Seine freudige Erregung hielt noch Stunden an. Das Geld war ihm egal, er brauchte es nicht. Er fragte sich, ob Frau Krause die fehlenden 10 Euro kommunizieren wird oder die Angelegenheit für sich behält. Kontrolliert überhaupt jemand ihre Spendeneinnahmen? Veruntreut sie vielleicht selber auch Geld und wird deswegen kein Wort über die 10 Euro verlieren? Er war gespannt, was passiert. Die Erregung tat ihm gut.
Um den 10 Euro-Schein wieder loszuwerden, ging er nach Feierabend auf einen Espresso in ein Café. Die Bedienung war sehr aufmerksam und auf authentische Art herzlich. Sie war jung, etwa Anfang 20. Eine Studentin, die sich etwas nebenbei verdient, war sich Schmidt sicher. Ihre kleinen spitzen Brüste drückten sich durch ihre Bluse. Schmidt musste aufpassen, dass er sie nicht allzu offensichtlich anstarrte.

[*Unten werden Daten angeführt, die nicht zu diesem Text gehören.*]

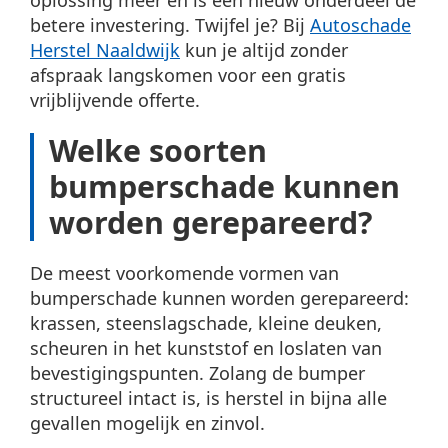
oplossing meer en is een nieuw onderdeel de
betere investering. Twijfel je? Bij
Autoschade
Herstel Naaldwijk
kun je altijd zonder
afspraak langskomen voor een gratis
vrijblijvende offerte.
Welke soorten
bumperschade kunnen
worden gerepareerd?
De meest voorkomende vormen van
bumperschade kunnen worden gerepareerd:
krassen, steenslagschade, kleine deuken,
scheuren in het kunststof en loslaten van
bevestigingspunten. Zolang de bumper
structureel intact is, is herstel in bijna alle
gevallen mogelijk en zinvol.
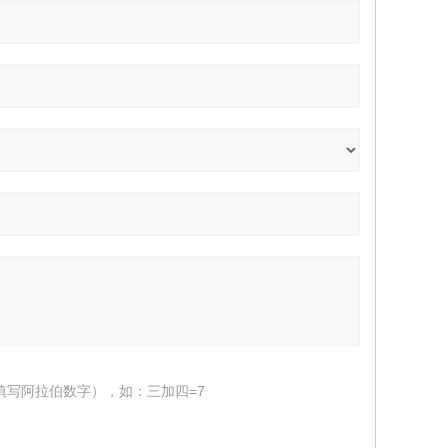
填写阿拉伯数字），如：三加四=7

Der Espresso kostete 1,70 Euro. Schmidt gab ihr den 10 Euro-Schein und sagte „stimmt so“. Augenblicklich schämte er sich. Die Bedienung betrachtete ihn misstrauisch. Natürlich musste sie es für einen plumpen Annäherungsversuch oder einen Ausdruck von Großspurigkeit halten. In jedem Fall eine Widerwärtigkeit. Hastig verließ er das Café mit eingezogenem Kopf. Ihm war klar, dass er das Café nie wieder betreten konnte.